Older people are all around us; grandparents, neighbors, even our parents are getting older whether we like it or not, therefore we must keep in mind what their needs are and how to meet those needs. Getting older is scary, even at 22 encountering a lot of change such as graduating and starting a job is intimidating. Just imagine how hard it is to lose your independence or your memory. Older individuals are facing so many challenges it should be up to us to help make the transition easier and less terrifying.
The idea of designing for the older generation needs to start taking precedence. Soon, we will have the largest population of people ages 65 and up. With that comes a lot of medical needs such as arthritis, poor eyesight, Alzheimer’s, etc. and that brings up even more problems such as dressing, driving, shopping, etc. Older people take pride in being able to do things for themselves, they do not want to depend on anyone. One of my grandmas is constantly driving different places and is very social, to take away her license would be lowering her quality of life tremendously. The older generation has done so much for us despite what the younger generation thinks, why not take care of them? Even though the older generation may not shop for clothes as often does not mean it is because they do not like to, perhaps they just do not like the clothing options or it is too difficult to put on many different clothing items or driving to the store is a whole separate challenge. We should also be making stores accessible and easy for the older generation to shop. What if malls had shuttles that drove older people to and from the mall, to the grocery store, and many other popular stores. This allows a private transportation system unlike the public buses which could create an uncomfortable environment. Trunk shows could even go to retirement communities to bring the stores to them. Men and women who live in retirement homes are still independent but may have difficulty in stores or getting to the stores. This is great for those who are in a wheel chair or need a walker. Companies such as Buck & Buck could showcase their products to the possible consumers.

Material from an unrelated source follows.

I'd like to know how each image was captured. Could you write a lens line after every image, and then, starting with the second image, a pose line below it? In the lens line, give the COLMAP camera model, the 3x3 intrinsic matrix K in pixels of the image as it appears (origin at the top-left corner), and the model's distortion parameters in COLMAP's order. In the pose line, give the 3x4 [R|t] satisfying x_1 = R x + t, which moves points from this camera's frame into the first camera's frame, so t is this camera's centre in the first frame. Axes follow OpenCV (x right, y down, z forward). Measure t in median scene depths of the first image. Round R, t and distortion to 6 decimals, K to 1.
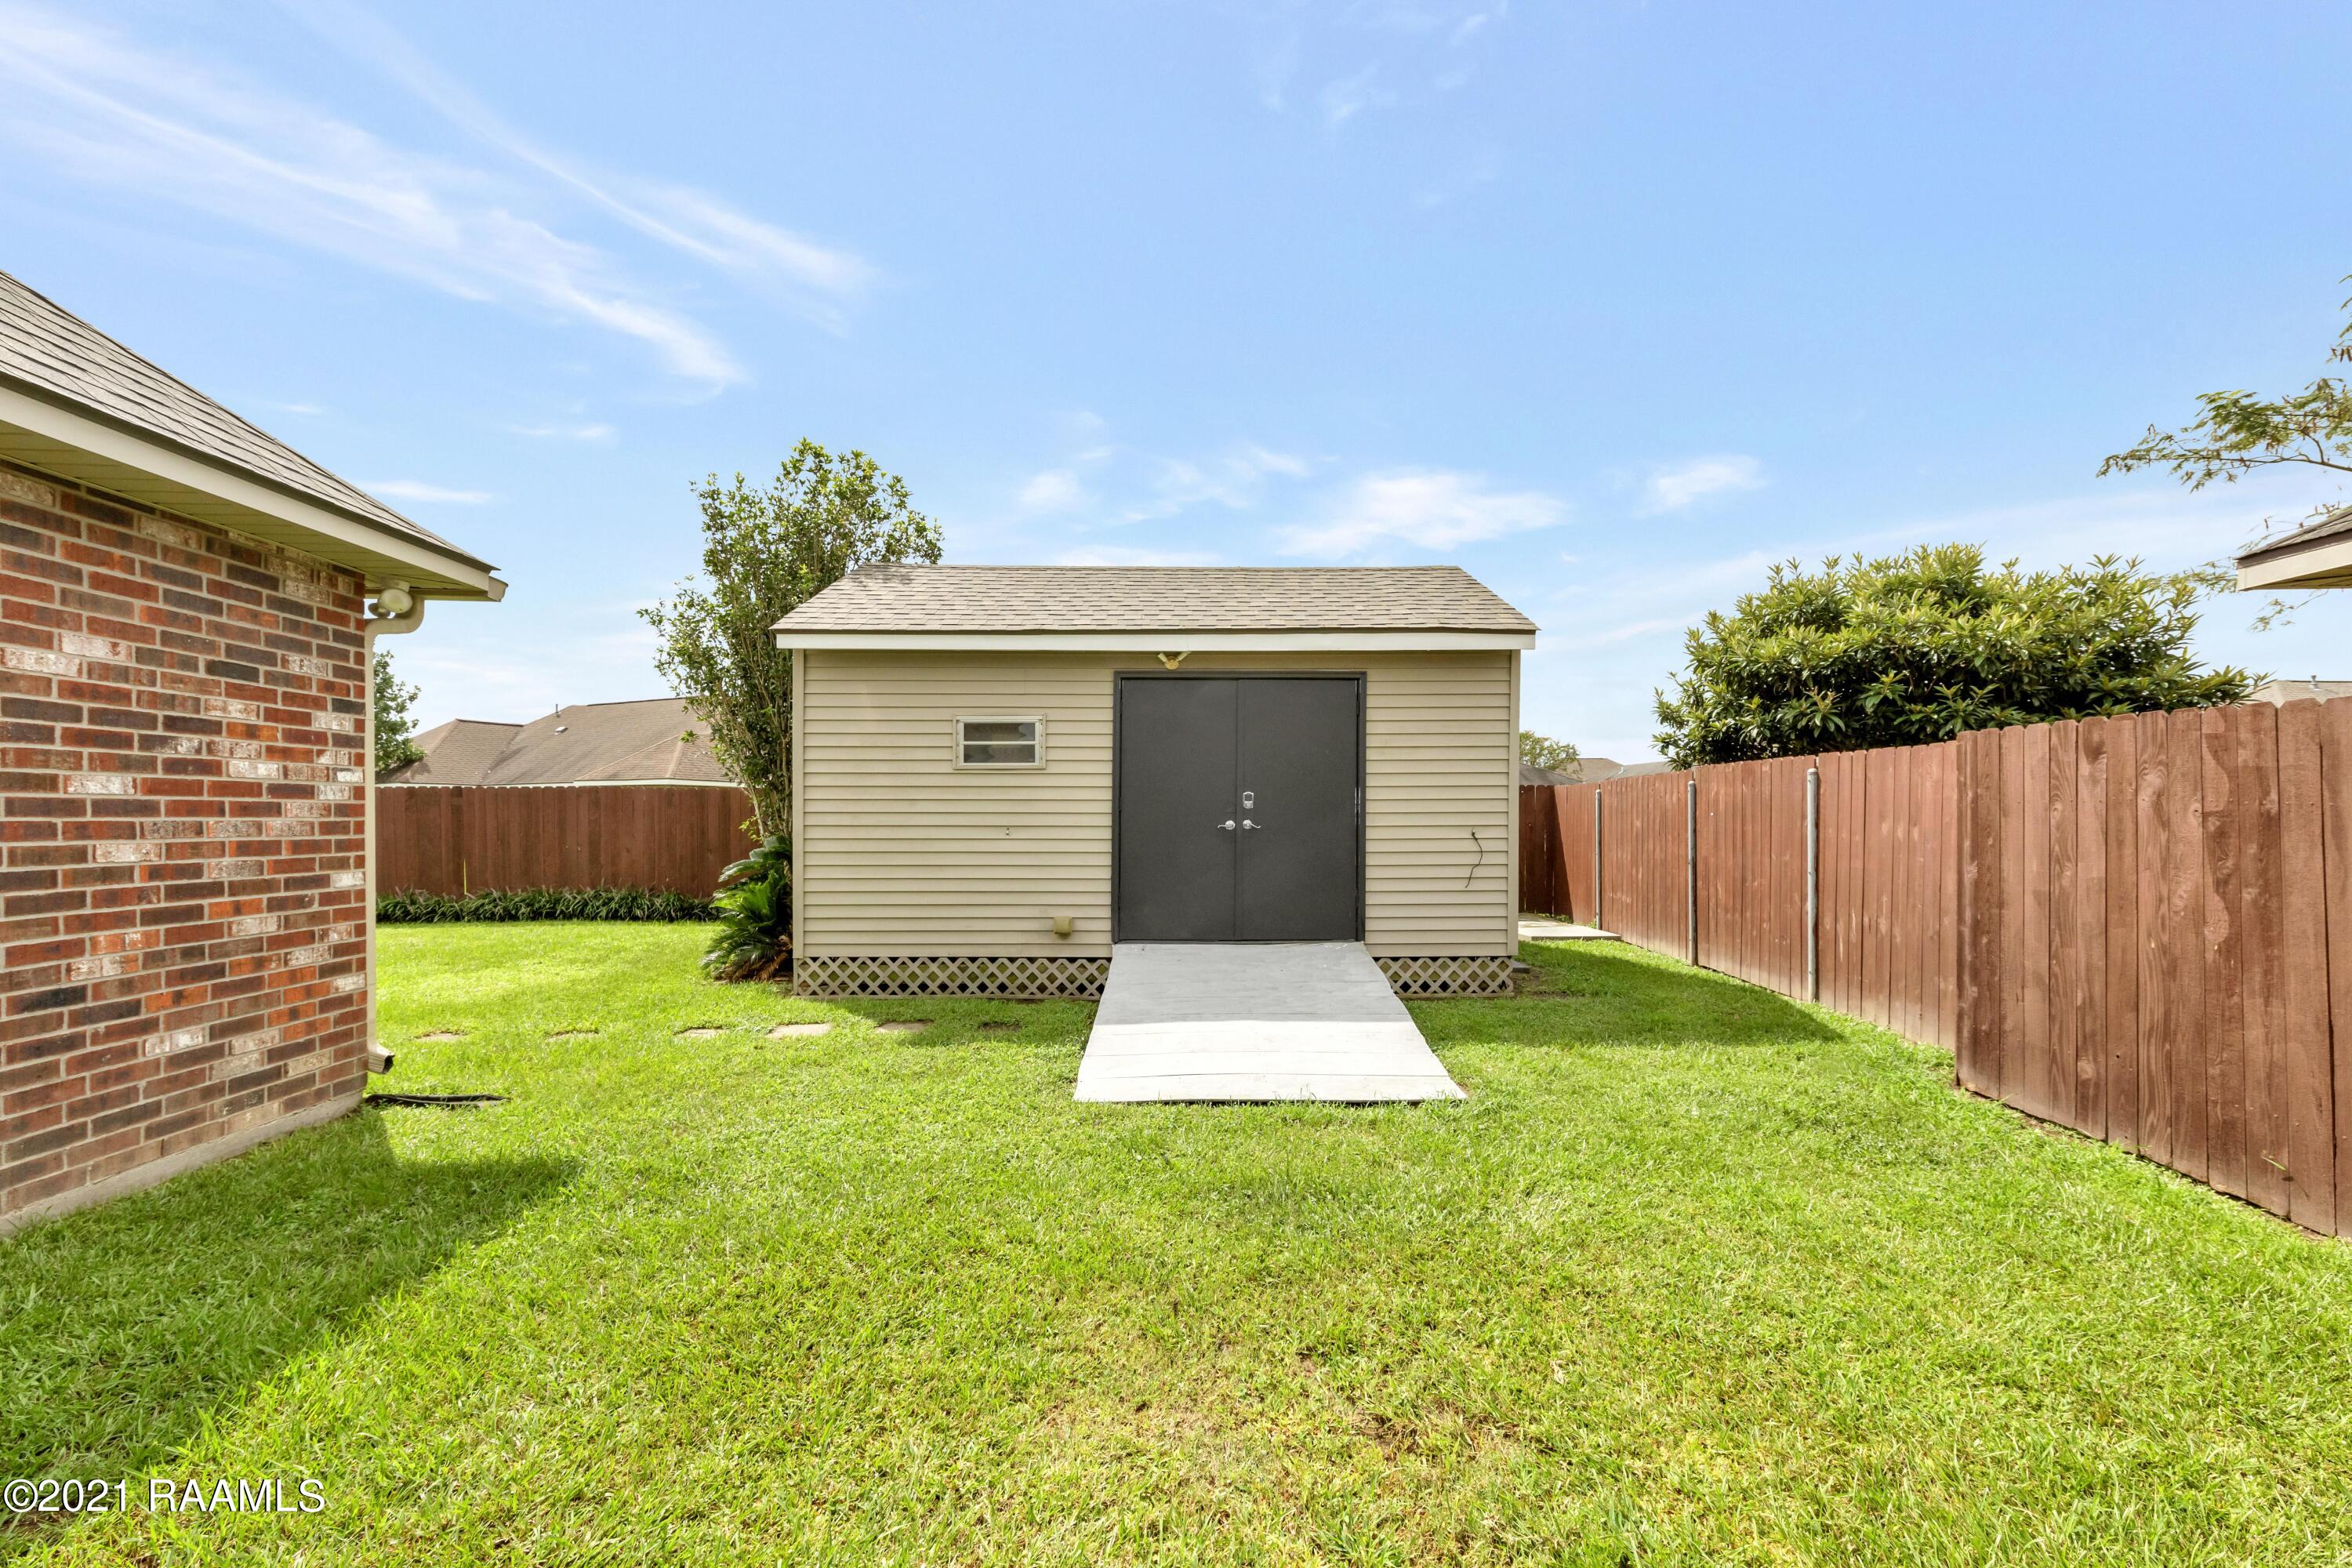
lens RADIAL K [[920.1, 0, 1175.1], [0, 920.1, 791.3], [0, 0, 1]] dist [0.003364, 0.000260]
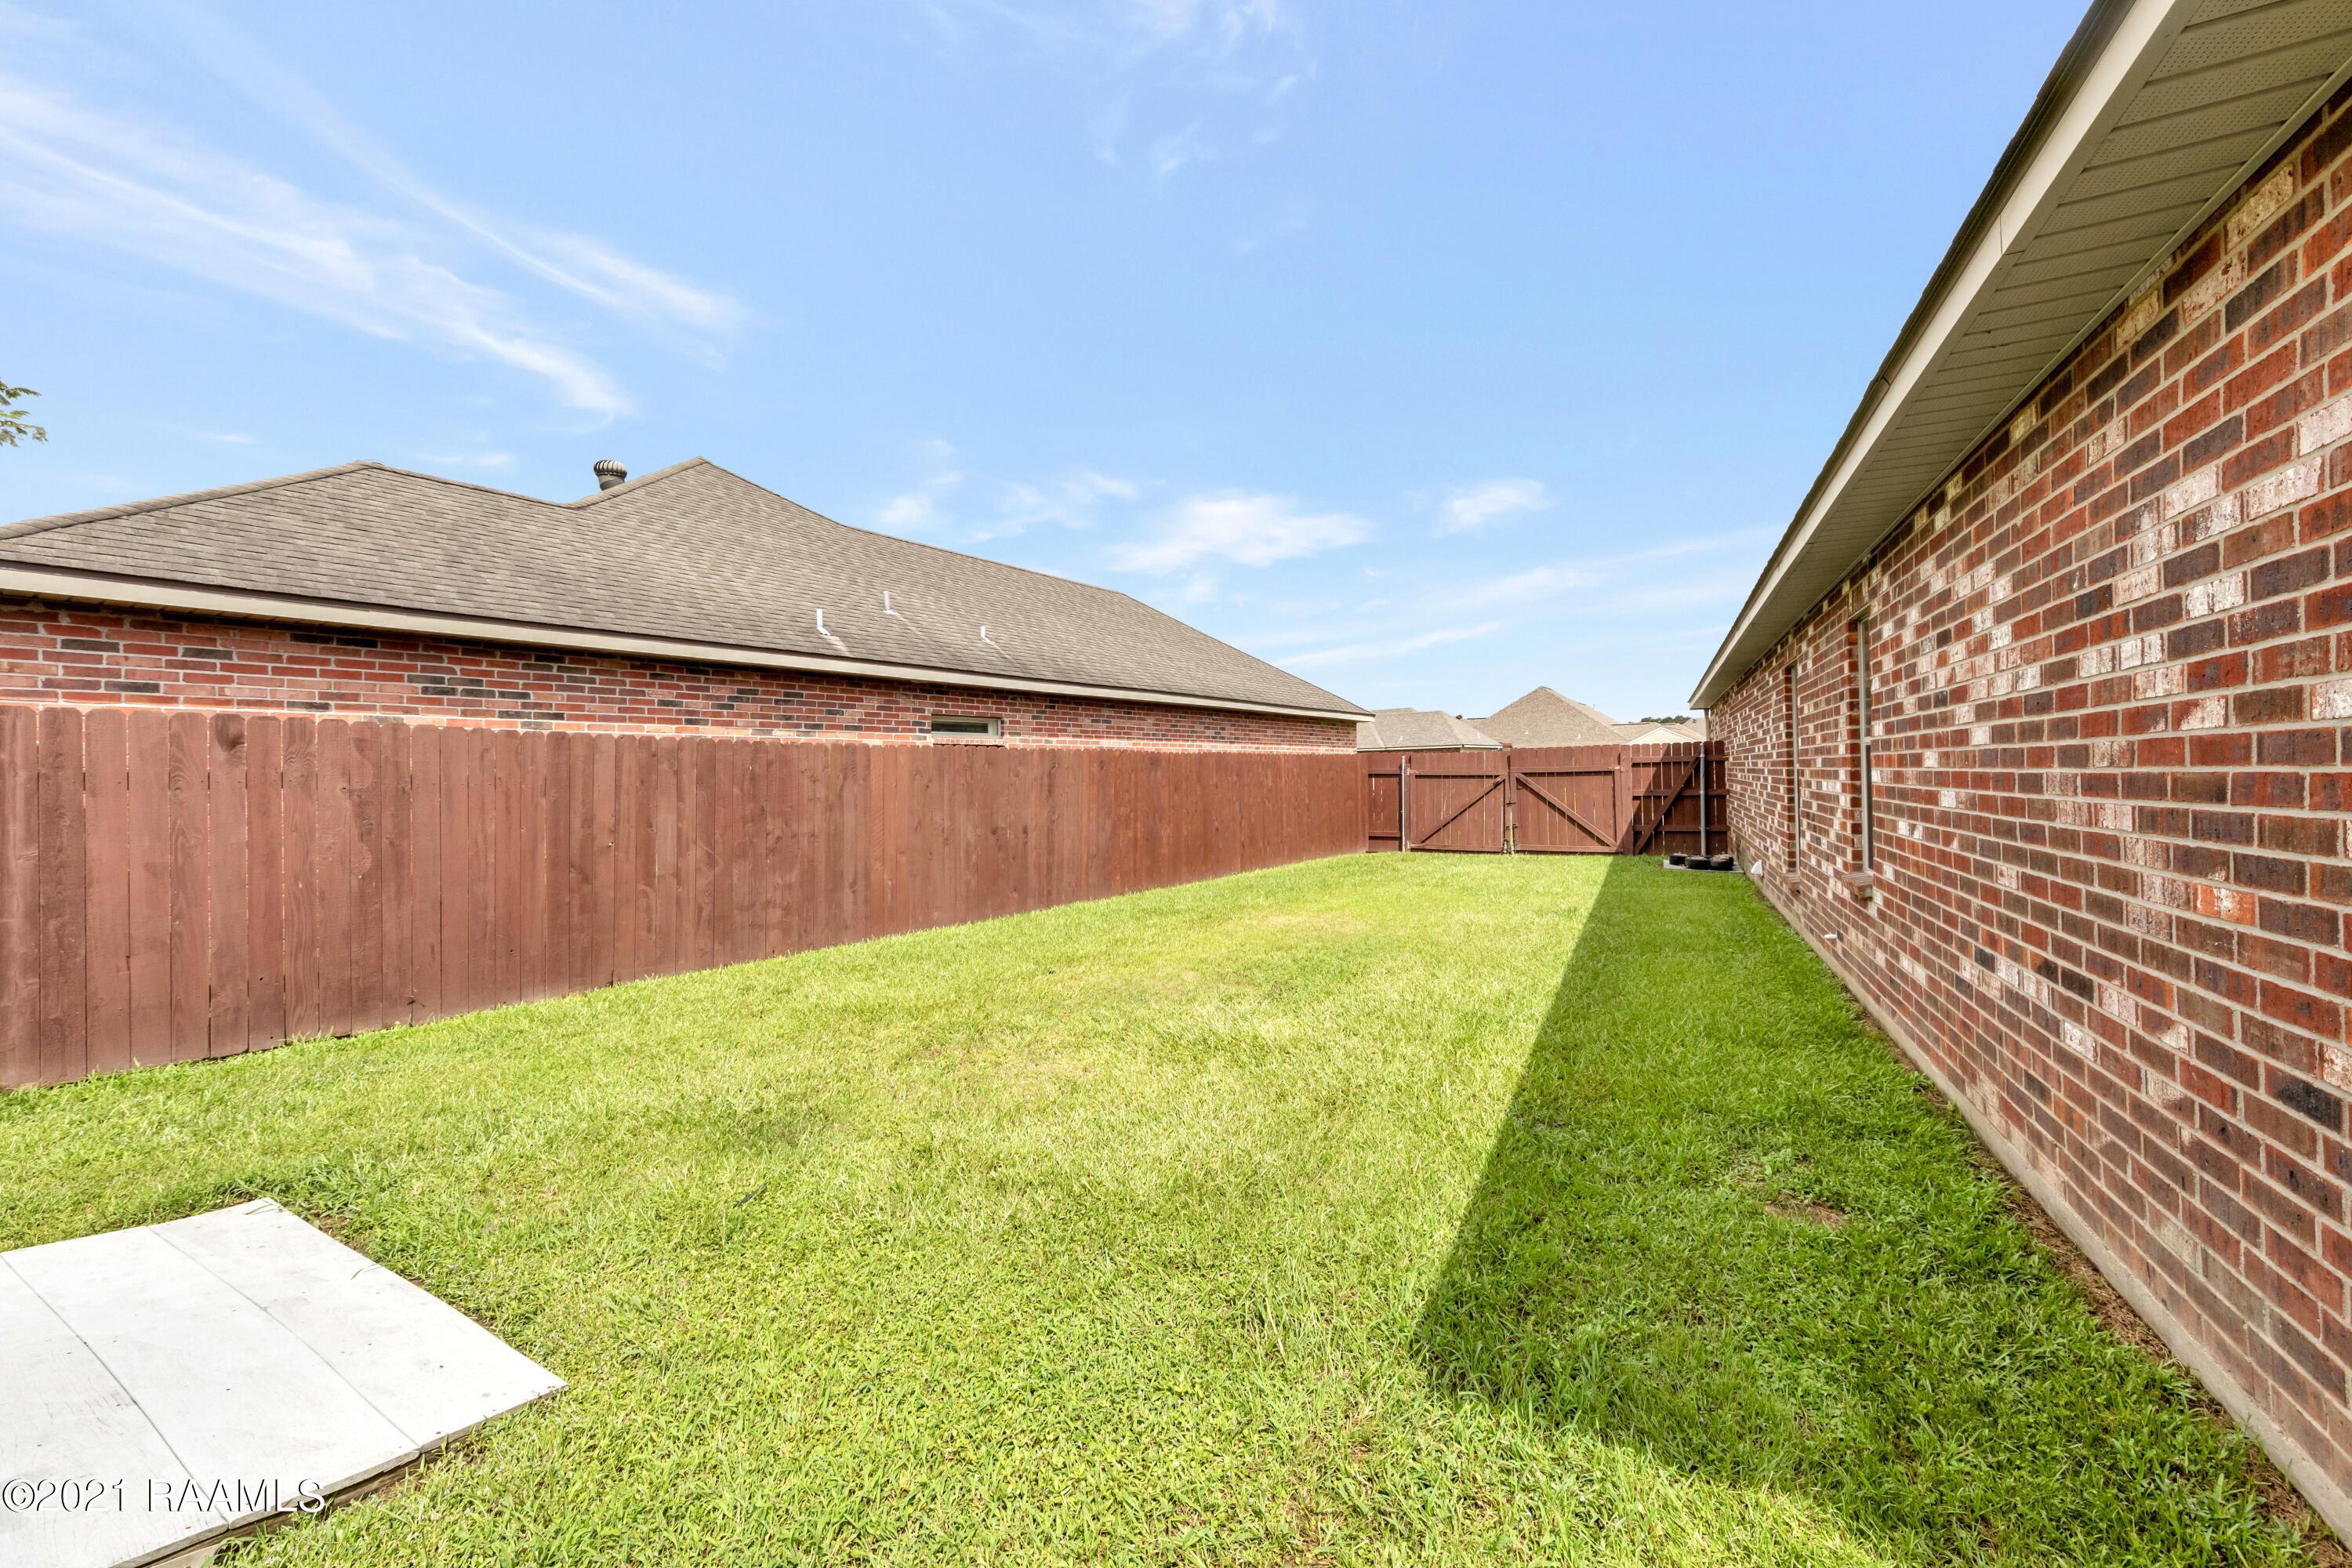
lens RADIAL K [[942.6, 0, 1176.0], [0, 942.6, 784.0], [0, 0, 1]] dist [0.022413, 0.000008]
pose [[-0.864230, 0.010080, 0.502997, -0.868917], [0.001153, 0.999836, -0.018056, 0.045530], [-0.503096, -0.015025, -0.864100, 1.716354]]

My group’s design slam was centered around Rocky Balboa who has trouble seeing because of macular degeneration. He likes to be active and independent as well as grocery shopping at the same time every Tuesday and Saturday. However, sometimes he has trouble getting around the store. Our solution was bigger aisle signs to easier see what is in the aisle. Even for me it can be difficult to read the signs from far away. Another solution as buttons at the end of each aisle on either side. When someone like Mr. Balboa is having trouble they simply press the button and someone will arrive to help them. This is helpful for not only someone with poor eyesight but someone who is in wheelchair or scooter and even someone with arthritis. These solutions are not only possible but could also help more people than those who are older. The other presentation that stood out to me was Learning Community 5, I believe, that created a store with different textures for blind people. I thought it was very creative. I also really liked how they incorporated braille into their solution. I do not think designers design for the blind very often and I love what the group came up with.